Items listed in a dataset
--- --- ---

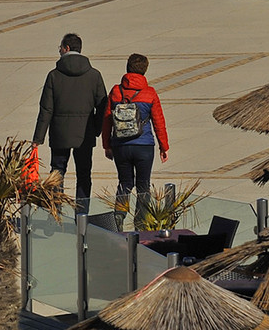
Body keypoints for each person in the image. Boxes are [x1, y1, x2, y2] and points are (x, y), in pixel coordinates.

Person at [31, 33, 107, 211]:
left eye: (60, 47)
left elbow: (46, 109)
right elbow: (103, 106)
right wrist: (96, 128)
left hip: (59, 134)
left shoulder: (54, 76)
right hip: (85, 134)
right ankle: (82, 213)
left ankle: (56, 209)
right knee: (84, 174)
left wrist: (38, 138)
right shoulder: (94, 75)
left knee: (57, 170)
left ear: (66, 48)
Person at [101, 53, 167, 228]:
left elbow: (107, 120)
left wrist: (107, 145)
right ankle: (140, 222)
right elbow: (159, 122)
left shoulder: (116, 91)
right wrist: (163, 147)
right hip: (144, 146)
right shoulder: (149, 93)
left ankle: (119, 217)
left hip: (121, 145)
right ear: (145, 70)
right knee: (143, 185)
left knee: (125, 183)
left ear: (127, 68)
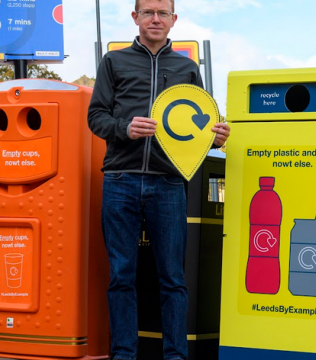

--- --- ---

• **What the exercise asks**
Each line above that includes the word "shoulder" is to be copied.

• **Exercise output**
left shoulder: (54, 76)
right shoulder: (94, 75)
left shoulder: (116, 91)
right shoulder: (149, 93)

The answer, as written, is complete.